Durante esa audiencia, el representante riojano sostuvo que la utilización de la futura Estación Transformadora Chaparro para abastecer exclusivamente al emprendimiento minero podía comprometer una infraestructura prevista desde hace años dentro de la planificación energética nacional.

Según quedó incorporado al expediente, La Rioja advirtió que si la conexión entre Rodeo y Chaparro ocupaba la posición originalmente prevista para la futura línea hacia La Rioja Sur, la provincia perdería la posibilidad de concretar la interconexión de 500 kV contemplada históricamente para integrar los sistemas eléctricos del NOA con Cuyo-Comahue.

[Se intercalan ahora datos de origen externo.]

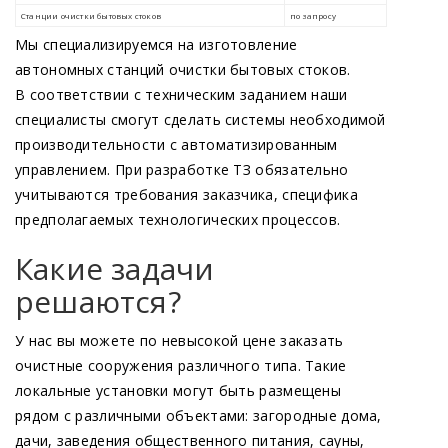
Мы специализируемся на изготовление
автономных станций очистки бытовых стоков.
В соответствии с техническим заданием наши
специалисты смогут сделать системы необходимой
производительности с автоматизированным
управлением. При разработке ТЗ обязательно
учитываются требования заказчика, специфика
предполагаемых технологических процессов.
Какие задачи
решаются?
У нас вы можете по невысокой цене заказать
очистные сооружения различного типа. Такие
локальные установки могут быть размещены
рядом с различными объектами: загородные дома,
дачи, заведения общественного питания, сауны,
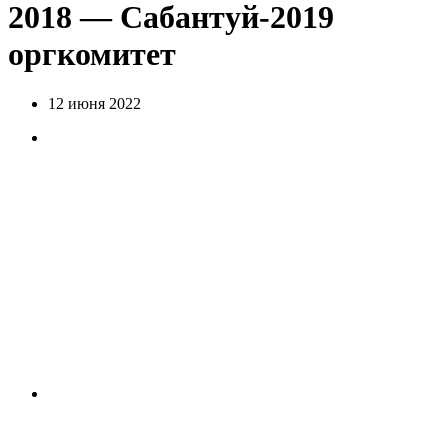
2018 — Сабантуй-2019
оргкомитет
12 июня 2022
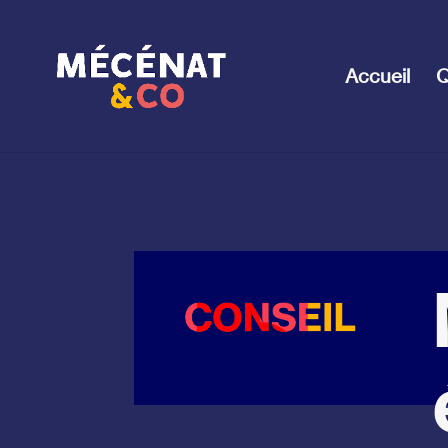
Accueil
Q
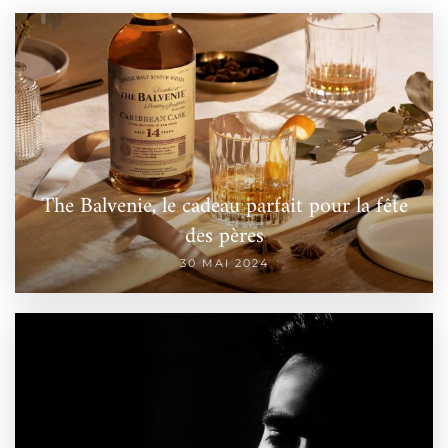
The Balvenie, le cadeau parfait pour la fête
des pères
30 MAI 2024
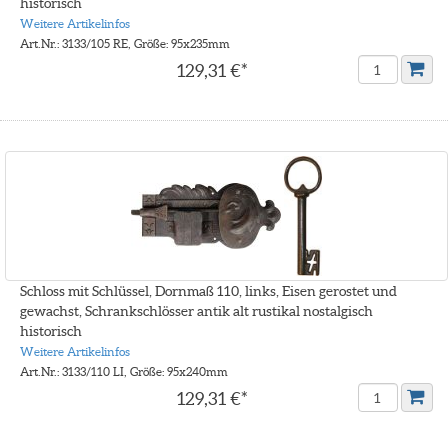
historisch
Weitere Artikelinfos
Art.Nr.: 3133/105 RE, Größe: 95x235mm
129,31 €*
Schloss mit Schlüssel, Dornmaß 110, links, Eisen gerostet und
gewachst, Schrankschlösser antik alt rustikal nostalgisch
historisch
Weitere Artikelinfos
Art.Nr.: 3133/110 LI, Größe: 95x240mm
129,31 €*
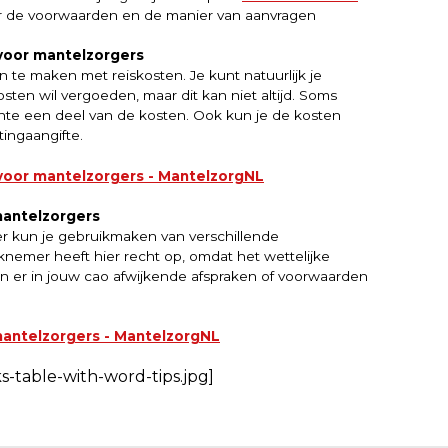
over de voorwaarden en de manier van aanvragen
voor mantelzorgers
 te maken met reiskosten. Je kunt natuurlijk je
 kosten wil vergoeden, maar dit kan niet altijd. Soms
te een deel van de kosten. Ook kun je de kosten
tingaangifte.
voor mantelzorgers - MantelzorgNL
mantelzorgers
r kun je gebruikmaken van verschillende
knemer heeft hier recht op, omdat het wettelijke
en er in jouw cao afwijkende afspraken of voorwaarden
mantelzorgers - MantelzorgNL
s-table-with-word-tips.jpg]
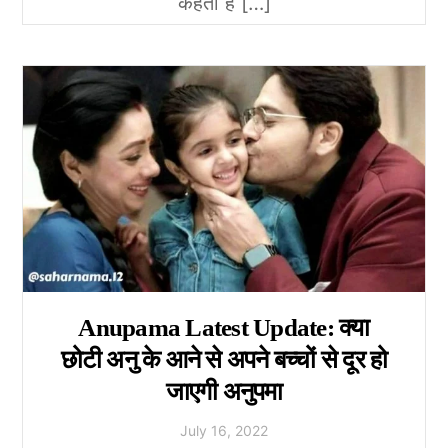
कहता है […]
Anupama Latest Update: क्या
छोटी अनु के आने से अपने बच्चों से दूर हो
जाएगी अनुपमा
July
16
,
2022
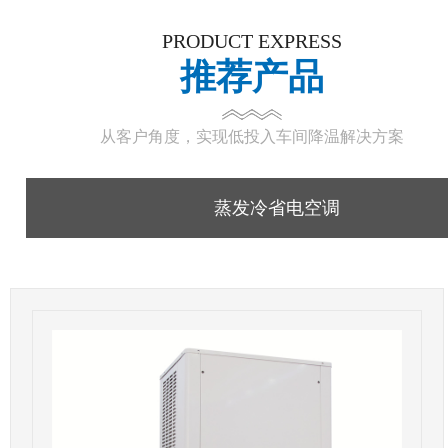
PRODUCT EXPRESS
推荐产品
从客户角度，实现低投入车间降温解决方案
蒸发冷省电空调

En consecuencia, la provincia solicitó que el organismo regulador garantizara la construcción de una posición específica dentro de la futura Estación Chaparro destinada exclusivamente a la futura línea hacia La Rioja Sur y reclamó prioridad de uso sobre parte de la capacidad remanente del corredor Nueva San Juan-Rodeo, argumentando los aportes económicos realizados históricamente para la infraestructura eléctrica regional.

Objeciones de San Juan y del sector minero

El expediente también reunió observaciones del EPRE de San Juan, municipios cordilleranos y compañías mineras que desarrollan otros proyectos de cobre en la provincia.

Las presentaciones cuestionaron principalmente la decisión de otorgar a Vicuña prioridad de uso sobre el 90% de la capacidad incremental de las nuevas obras durante un plazo de 25 años, al considerar que esa reserva podría limitar el acceso de futuros emprendimientos como Los Azules, Hualilán y Casposo.

El EPRE sanjuanino solicitó además que cualquier capacidad excedente permaneciera disponible para otros proyectos mineros y que se establecieran mecanismos de seguimiento técnico y de revisión periódica para evitar restricciones futuras al desarrollo energético provincial.

Una infraestructura estratégica

Pese a las objeciones, el ENReGE concluyó el procedimiento administrativo otorgando el certificado que habilita el inicio de las obras.

De acuerdo con la documentación técnica presentada, el corredor Rodeo-Chaparro constituye una pieza clave dentro de la planificación energética nacional y permitirá incrementar la capacidad de transporte eléctrico hacia el norte de San Juan. Al mismo tiempo, el proyecto deja prevista la futura interconexión Rodeo-Chaparro-La Rioja Sur, considerada estratégica para reforzar la integración energética del oeste argentino y acompañar el crecimiento de nuevos proyectos productivos y de energías renovables.

La resolución representa un paso decisivo para el desarrollo del proyecto Vicuña, controlado por BHP y Lundin Mining, considerado uno de los mayores emprendimientos cupríferos en marcha en América Latina. Al mismo tiempo, deja abierta una discusión de largo plazo sobre cómo compatibilizar el crecimiento de la minería metalífera con la expansión de la infraestructura eléctrica regional y los intereses estratégicos de provincias como San Juan y La Rioja.